I've been trying to understand the proof for the binomial theorem

[Chenkel]

Hello everyone,

I've been trying to understand the proof for the binomial theorem and have been using this inductive proof for understanding.

So far the proof seems consistent everywhere it's explicit with the pattern it states, but I've started wondering if I actually fully grock it because I haven't seen all patterns of terms that might be possible.

I have trust that the binomial theorem works, I just want to be sure I fully understand the proof.

Let me know what you think, thank you!

 

[FactChecker]

but I've started wondering if I actually fully grock it because I haven't seen all patterns of terms that might be possible.

I'm not sure what you mean here. Do you mean that you want the '...' in the proof filled in? That would be impossible, although you might fill in a couple more yourself to convince yourself that the proof is legitimate.
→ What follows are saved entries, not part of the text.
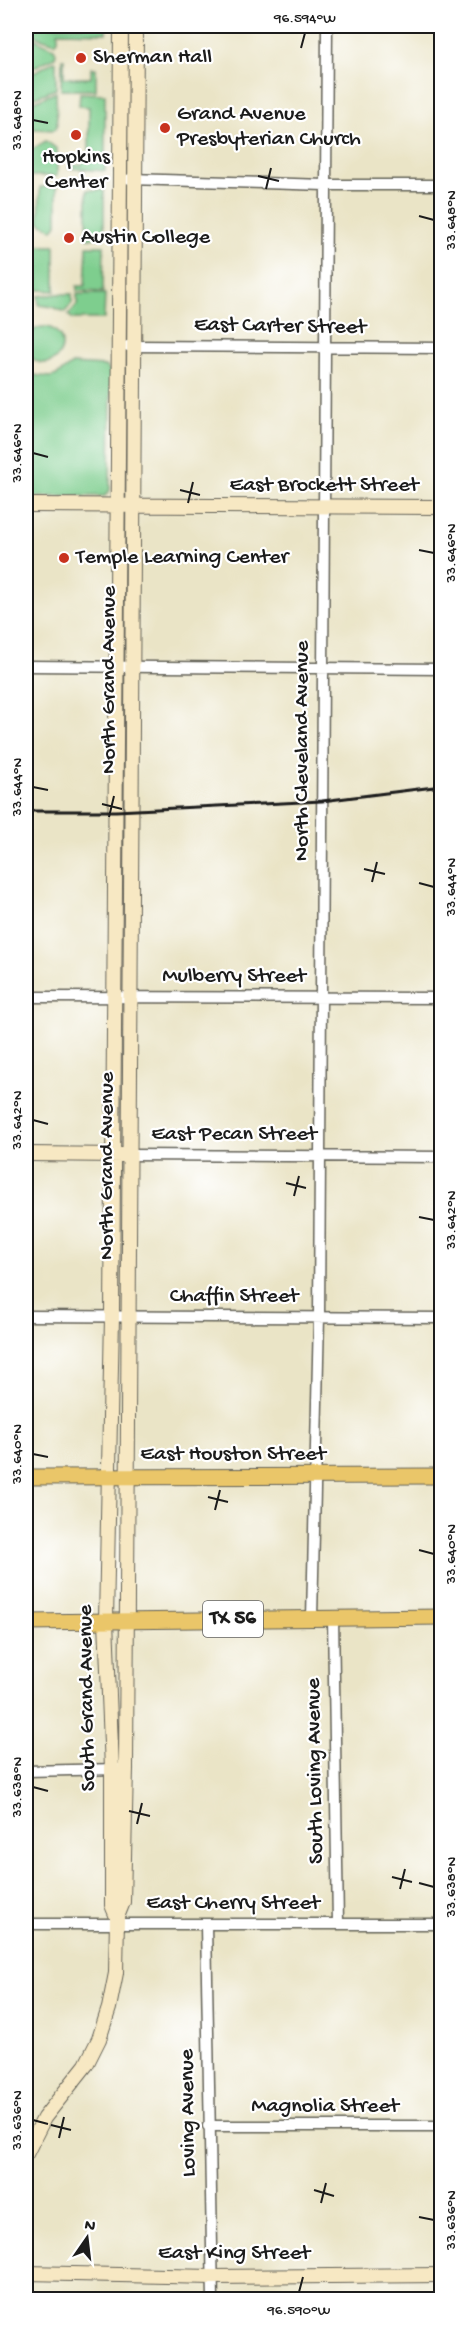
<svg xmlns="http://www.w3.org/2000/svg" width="467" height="2325" font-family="'Gochi Hand',sans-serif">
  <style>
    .green { fill: #7ece8e; stroke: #4d7555; stroke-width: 1.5 }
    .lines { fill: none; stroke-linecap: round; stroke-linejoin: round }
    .street-casing { stroke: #646258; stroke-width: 13 }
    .secondary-casing { stroke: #646258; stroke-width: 16 }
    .primary-casing { stroke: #646258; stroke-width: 17 }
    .street { stroke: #fff; stroke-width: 10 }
    .secondary { stroke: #f7e8c3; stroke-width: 14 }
    .primary { stroke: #eac669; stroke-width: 15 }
    .rail { stroke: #1c1c1c; stroke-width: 3 }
    .ticks { fill: none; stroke: #1c1c1c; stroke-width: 2 }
    .poi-dot { fill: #c8321e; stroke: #fff; stroke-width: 2 }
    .labels { text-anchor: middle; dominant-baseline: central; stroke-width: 4.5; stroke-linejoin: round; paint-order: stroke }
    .shield { fill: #fff; stroke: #606060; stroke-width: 1.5 }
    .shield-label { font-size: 21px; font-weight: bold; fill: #1c1c1c }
    .poi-label { font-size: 22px; fill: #1c1c1c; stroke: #fff; text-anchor: start }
    .street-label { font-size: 22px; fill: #1c1c1c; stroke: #fff }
    .neatline { fill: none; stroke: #1c1c1c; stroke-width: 2 }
    .ticks-label { font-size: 15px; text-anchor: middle; fill: #1c1c1c }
  </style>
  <rect width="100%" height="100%" fill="#fff"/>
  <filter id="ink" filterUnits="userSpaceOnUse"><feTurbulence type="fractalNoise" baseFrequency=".0167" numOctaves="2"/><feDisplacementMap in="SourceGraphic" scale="12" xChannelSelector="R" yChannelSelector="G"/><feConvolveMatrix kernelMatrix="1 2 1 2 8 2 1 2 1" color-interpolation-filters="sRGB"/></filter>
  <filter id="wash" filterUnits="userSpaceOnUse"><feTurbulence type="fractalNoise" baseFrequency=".008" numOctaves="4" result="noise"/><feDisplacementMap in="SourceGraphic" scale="24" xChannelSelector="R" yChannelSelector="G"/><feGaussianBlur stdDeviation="1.35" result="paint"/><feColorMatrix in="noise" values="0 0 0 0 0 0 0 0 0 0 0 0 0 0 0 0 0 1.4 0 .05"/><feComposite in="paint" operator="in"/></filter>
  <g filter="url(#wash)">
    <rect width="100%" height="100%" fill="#eae4c6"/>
    <path class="green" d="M28,26H106V33L58,32V40L55,43L37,37Z
      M26,35L54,48L56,53L55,57L26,71Z
      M62,59H64V78H91V68H96V90H61Z
      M54,61L56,62V89L33,98H26V77Z
      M56,92L57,127L54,130L34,129L26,123V101H35Z
      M80,93L105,94V171L69,168V165H82V158L89,157V107L79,106Z
      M46,141L57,149V176H26V153Z
      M40,187H57V224L53,230L39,222Z
      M87,190H104V238H87Z
      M26,218L33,223L32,292H26Z
      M37,246H55V291L37,290Z
      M87,246H104L103,292L77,291V286H85Z
      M59,294H72V303L65,312L53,307L39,305L38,296Z
      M77,294H105L104,319H73L68,315L77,305Z
      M26 345a18 18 0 1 1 36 0a18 18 0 1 1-36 0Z
      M72,364L105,366L111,372L110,490L105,496L26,497V374L50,377L57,375Z"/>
  </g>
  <g filter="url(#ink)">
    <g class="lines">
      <defs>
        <path id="street" d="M130,179L325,185H442
          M128,346L442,348
          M26,666L442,669
          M26,997L442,998
          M128,1155L442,1157
          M26,1316L442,1318
          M312,1618L319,1317L327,26
          M333,1618L338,1923
          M26,1771L118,1769
          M26,1924H442
          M206,1925L213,2300
          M208,2126H442"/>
        <path id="secondary" d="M26,505L442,507
          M26,1154L122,1155
          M117,1917L112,1905V1769L106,1621L112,1316L121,26
          M26,2154L44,2118L86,2065L99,2039L109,2008L116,1973L117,1917L123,1902L126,1768L136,26
          M26,2273L213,2277L442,2275"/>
        <path id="primary" d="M26,1477L442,1476
          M26,1622L442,1617"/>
      </defs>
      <use href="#street" class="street-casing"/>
      <use href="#secondary" class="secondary-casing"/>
      <use href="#primary" class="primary-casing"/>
      <use href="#street" class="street"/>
      <use href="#secondary" class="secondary"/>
      <use href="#primary" class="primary"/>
      <path class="rail" d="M26,811H116L322,801L442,786"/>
    </g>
  </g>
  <path class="ticks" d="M301,48L305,33M33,120L48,123M258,176L279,181M266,189L271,168M419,216L434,220M33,453L48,457M180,490L200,495M188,503L193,482M419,550L434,553M33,787L48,790M102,804L122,809M109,817L114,796M364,869L385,874M372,882L377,862M419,883L434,887M33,1120L48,1124M286,1183L306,1188M294,1196L299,1176M419,1217L434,1220M33,1454L48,1457M208,1497L228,1502M215,1510L220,1490M419,1550L434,1554M33,1787L48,1791M129,1811L150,1816M137,1824L142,1803M392,1877L412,1882M419,1883L434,1887M400,1889L405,1869M33,2120L48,2124M51,2125L71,2130M59,2138L64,2117M314,2190L334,2196M321,2203L326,2183M419,2217L434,2220M299,2292L303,2277"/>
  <g class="poi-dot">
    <circle cx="81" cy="58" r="6"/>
    <circle cx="165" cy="128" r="6"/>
    <circle cx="76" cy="135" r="6"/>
    <circle cx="69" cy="238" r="6"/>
    <circle cx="64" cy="558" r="6"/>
  </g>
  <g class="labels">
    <rect class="shield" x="203" y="1601" width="60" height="36" rx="4.5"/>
    <g class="shield-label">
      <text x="233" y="1619">TX 56</text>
    </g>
    <g class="poi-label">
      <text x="93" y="58">Sherman Hall</text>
      <text x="177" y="115">Grand Avenue<tspan x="177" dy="25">Presbyterian Church</tspan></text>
      <text x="76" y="158" text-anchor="middle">Hopkins<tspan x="76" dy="25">Center</tspan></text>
      <text x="81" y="238">Austin College</text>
      <text x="76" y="558">Temple Learning Center</text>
    </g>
    <g class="street-label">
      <text transform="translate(280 327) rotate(1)">East Carter Street</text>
      <text x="324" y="486">East Brockett Street</text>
      <text transform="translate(110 680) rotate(-90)">North Grand Avenue</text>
      <text transform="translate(303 751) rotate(-90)">North Cleveland Avenue</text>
      <text x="234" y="977">Mulberry Street</text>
      <text x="234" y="1135">East Pecan Street</text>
      <text transform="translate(108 1166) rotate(-90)">North Grand Avenue</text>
      <text x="234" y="1297">Chaffin Street</text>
      <text x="233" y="1455">East Houston Street</text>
      <text transform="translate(88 1698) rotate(-91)">South Grand Avenue</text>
      <text transform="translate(316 1771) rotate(-91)">South Loving Avenue</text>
      <text x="233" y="1904">East Cherry Street</text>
      <text x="325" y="2107">Magnolia Street</text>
      <text transform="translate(189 2113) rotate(-91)">Loving Avenue</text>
      <text x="234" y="2254">East King Street</text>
    </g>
  </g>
  <rect width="467" height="2325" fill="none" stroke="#fff" stroke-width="66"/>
  <g transform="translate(87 2238) rotate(14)" stroke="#ffffff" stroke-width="4.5" paint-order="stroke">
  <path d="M0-4.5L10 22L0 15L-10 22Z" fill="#1c1c1c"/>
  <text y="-9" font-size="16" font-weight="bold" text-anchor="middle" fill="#1c1c1c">N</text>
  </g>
  <rect x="33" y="33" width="401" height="2259" class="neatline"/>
  <g class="ticks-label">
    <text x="305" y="22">96.594°W</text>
    <text transform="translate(16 120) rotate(-90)" y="5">33.648°N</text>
    <text transform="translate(450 220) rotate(-90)" y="5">33.648°N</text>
    <text transform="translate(16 453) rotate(-90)" y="5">33.646°N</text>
    <text transform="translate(450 553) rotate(-90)" y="5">33.646°N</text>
    <text transform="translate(16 787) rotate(-90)" y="5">33.644°N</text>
    <text transform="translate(450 887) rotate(-90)" y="5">33.644°N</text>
    <text transform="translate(16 1120) rotate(-90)" y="5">33.642°N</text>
    <text transform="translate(450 1220) rotate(-90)" y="5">33.642°N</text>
    <text transform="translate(16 1454) rotate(-90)" y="5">33.640°N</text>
    <text transform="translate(450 1554) rotate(-90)" y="5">33.640°N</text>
    <text transform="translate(16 1787) rotate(-90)" y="5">33.638°N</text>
    <text transform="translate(450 1887) rotate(-90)" y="5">33.638°N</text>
    <text transform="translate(16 2120) rotate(-90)" y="5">33.636°N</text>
    <text transform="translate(450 2220) rotate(-90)" y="5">33.636°N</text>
    <text x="299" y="2314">96.590°W</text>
  </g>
</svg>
Other than that, I don't think there are any other patterns of terms to consider.

 

[PeroK]

Post to invoke Latex!

 

[PeroK]

Hello everyone,

I've been trying to understand the proof for the binomial theorem and have been using this inductive proof for understanding.

So far the proof seems consistent everywhere it's explicit with the pattern it states, but I've started wondering if I actually fully grock it because I haven't seen all patterns of terms that might be possible.
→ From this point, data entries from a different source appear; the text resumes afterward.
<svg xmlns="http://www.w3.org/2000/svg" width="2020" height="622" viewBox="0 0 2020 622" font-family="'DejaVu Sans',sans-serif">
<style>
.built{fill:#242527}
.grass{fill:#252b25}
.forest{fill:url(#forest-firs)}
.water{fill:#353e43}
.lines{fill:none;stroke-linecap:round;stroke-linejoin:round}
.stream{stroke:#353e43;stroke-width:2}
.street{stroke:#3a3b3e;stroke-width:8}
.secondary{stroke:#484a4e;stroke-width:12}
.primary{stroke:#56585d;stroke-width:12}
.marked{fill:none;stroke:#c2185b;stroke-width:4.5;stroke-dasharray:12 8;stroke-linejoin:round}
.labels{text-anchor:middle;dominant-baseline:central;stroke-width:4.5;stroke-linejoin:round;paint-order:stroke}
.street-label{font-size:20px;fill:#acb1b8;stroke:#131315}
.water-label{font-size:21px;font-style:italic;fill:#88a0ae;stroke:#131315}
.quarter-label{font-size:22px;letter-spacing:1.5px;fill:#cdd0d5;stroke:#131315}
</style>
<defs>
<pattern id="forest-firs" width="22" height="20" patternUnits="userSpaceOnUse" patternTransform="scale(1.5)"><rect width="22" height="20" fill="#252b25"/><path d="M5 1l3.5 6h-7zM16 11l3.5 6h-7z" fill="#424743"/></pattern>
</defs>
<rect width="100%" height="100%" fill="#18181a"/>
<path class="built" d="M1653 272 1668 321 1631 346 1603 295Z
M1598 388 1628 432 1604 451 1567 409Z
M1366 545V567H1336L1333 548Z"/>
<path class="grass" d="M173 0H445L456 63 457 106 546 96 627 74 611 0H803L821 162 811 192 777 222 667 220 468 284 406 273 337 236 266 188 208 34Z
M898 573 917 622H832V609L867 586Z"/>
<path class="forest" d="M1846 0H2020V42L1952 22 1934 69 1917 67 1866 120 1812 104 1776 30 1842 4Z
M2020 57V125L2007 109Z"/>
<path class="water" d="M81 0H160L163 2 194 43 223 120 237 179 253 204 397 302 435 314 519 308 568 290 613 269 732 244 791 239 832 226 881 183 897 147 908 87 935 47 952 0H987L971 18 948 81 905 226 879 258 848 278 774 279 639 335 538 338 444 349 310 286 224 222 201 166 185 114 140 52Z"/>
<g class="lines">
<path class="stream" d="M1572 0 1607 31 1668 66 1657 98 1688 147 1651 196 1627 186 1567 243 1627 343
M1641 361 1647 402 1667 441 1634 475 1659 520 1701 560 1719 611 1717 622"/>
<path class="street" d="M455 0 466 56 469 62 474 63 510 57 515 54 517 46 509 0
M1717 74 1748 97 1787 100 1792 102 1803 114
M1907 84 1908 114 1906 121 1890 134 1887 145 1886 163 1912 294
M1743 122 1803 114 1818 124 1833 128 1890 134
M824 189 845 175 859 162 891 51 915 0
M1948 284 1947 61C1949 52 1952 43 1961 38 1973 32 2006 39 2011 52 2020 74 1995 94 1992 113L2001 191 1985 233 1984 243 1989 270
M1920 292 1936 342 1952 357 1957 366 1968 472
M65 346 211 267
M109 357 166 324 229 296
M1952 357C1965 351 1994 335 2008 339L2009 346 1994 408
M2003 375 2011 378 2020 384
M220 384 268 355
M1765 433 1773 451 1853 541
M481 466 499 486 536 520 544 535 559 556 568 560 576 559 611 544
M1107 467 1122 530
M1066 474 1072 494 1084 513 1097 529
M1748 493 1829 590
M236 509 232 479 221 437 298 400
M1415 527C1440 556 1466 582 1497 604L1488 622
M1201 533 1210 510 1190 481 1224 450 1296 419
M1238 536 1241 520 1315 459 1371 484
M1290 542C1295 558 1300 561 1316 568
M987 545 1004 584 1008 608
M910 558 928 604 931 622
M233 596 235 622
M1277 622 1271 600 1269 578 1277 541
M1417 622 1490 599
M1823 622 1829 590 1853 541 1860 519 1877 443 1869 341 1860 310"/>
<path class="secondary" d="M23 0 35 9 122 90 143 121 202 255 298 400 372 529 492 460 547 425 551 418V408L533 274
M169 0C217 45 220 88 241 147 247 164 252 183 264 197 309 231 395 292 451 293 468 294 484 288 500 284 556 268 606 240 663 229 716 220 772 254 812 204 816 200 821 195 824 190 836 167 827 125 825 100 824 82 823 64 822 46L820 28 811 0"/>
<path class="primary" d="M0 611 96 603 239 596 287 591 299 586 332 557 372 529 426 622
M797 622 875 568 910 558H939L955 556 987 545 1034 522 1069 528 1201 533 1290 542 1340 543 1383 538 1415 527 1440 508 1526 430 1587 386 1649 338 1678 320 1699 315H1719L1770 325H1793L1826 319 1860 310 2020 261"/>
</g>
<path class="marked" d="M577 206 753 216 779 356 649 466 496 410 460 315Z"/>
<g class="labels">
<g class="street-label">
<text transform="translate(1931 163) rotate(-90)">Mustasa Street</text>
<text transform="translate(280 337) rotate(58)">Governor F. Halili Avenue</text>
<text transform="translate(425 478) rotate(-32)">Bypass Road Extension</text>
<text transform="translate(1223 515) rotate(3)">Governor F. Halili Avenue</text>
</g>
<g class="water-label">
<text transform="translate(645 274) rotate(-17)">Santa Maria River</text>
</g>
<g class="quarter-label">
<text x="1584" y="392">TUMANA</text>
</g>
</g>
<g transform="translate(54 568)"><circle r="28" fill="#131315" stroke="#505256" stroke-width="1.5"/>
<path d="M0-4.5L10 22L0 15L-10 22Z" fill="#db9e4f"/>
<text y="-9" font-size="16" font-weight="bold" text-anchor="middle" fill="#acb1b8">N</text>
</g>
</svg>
I have trust that the binomial theorem works, I just want to be sure I fully understand the proof.

Let me know what you think, thank you!

An alternative for the inductive proof is:
$$(a + b)^{n+1} = (a+b)(a+b)^n = (a + b)\sum_{k = 0}^n \binom n k a^{n-k}b^k$$$$= \sum_{k = 0}^n \binom n k a^{n-k+1}b^k+ \sum_{k = 0}^n \binom n k a^{n-k}b^{k+1}$$$$=\sum_{k = 0}^n \binom n k a^{n+1 -k}b^k+ \sum_{k = 1}^{n+1} \binom n {k-1} a^{n+1-k}b^{k}$$$$= a^{n+1} + \sum_{k = 1}^n \binom n k a^{n+1 -k}b^k+ \sum_{k = 1}^{n} \binom n {k-1} a^{n+1-k}b^{k} + b^{n+1}$$$$= a^{n+1} + \sum_{k = 1}^n \bigg [\binom n k +\binom n {k-1}\bigg] a^{n+1 -k}b^k + b^{n+1}$$$$= a^{n+1} + \sum_{k = 1}^n \binom {n+1} k a^{n+1 -k}b^k + b^{n+1}$$$$= \sum_{k = 0}^{n+1} \binom {n+1} k a^{n+1 -k}b^k$$

 

[PeroK]

PS the proof could be simplified somewhat by noting that it is sufficient to prove the identity when $a = 1$. Then, as a corollary we have:
$$(a + b)^n = a^n (1 + \frac b a)^n = a^n \sum_{k=0}^n \binom n k \big (\frac b a)^k$$$$= a^n \sum_{k=0}^n \binom n k a^{-k}b^k = \sum_{k=0}^n \binom n k a^{n-k}b^k$$

 

[Chenkel]

An alternative for the inductive proof is:
$$(a + b)^{n+1} = (a+b)(a+b)^n = (a + b)\sum_{k = 0}^n \binom n k a^{n-k}b^k$$$$= \sum_{k = 0}^n \binom n k a^{n-k+1}b^k+ \sum_{k = 0}^n \binom n k a^{n-k}b^{k+1}$$$$=\sum_{k = 0}^n \binom n k a^{n+1 -k}b^k+ \sum_{k = 1}^{n+1} \binom n {k-1} a^{n+1-k}b^{k}$$$$= a^{n+1} + \sum_{k = 1}^n \binom n k a^{n+1 -k}b^k+ \sum_{k = 1}^{n} \binom n {k-1} a^{n+1-k}b^{k} + b^{n+1}$$$$= a^{n+1} + \sum_{k = 1}^n \bigg [\binom n k +\binom n {k-1}\bigg] a^{n+1 -k}b^k + b^{n+1}$$$$= a^{n+1} + \sum_{k = 1}^n \binom {n+1} k a^{n+1 -k}b^k + b^{n+1}$$$$= \sum_{k = 0}^{n+1} \binom {n+1} k a^{n+1 -k}b^k$$

That helps a lot in me understanding, thank you!

 

[PeroK]

That helps a lot in me understanding, thank you!

It's more compact that way. Note that the technique of splitting up the sum into two sums, re-indexing one (or both) of them, before re-combining them is a useful idea to remember.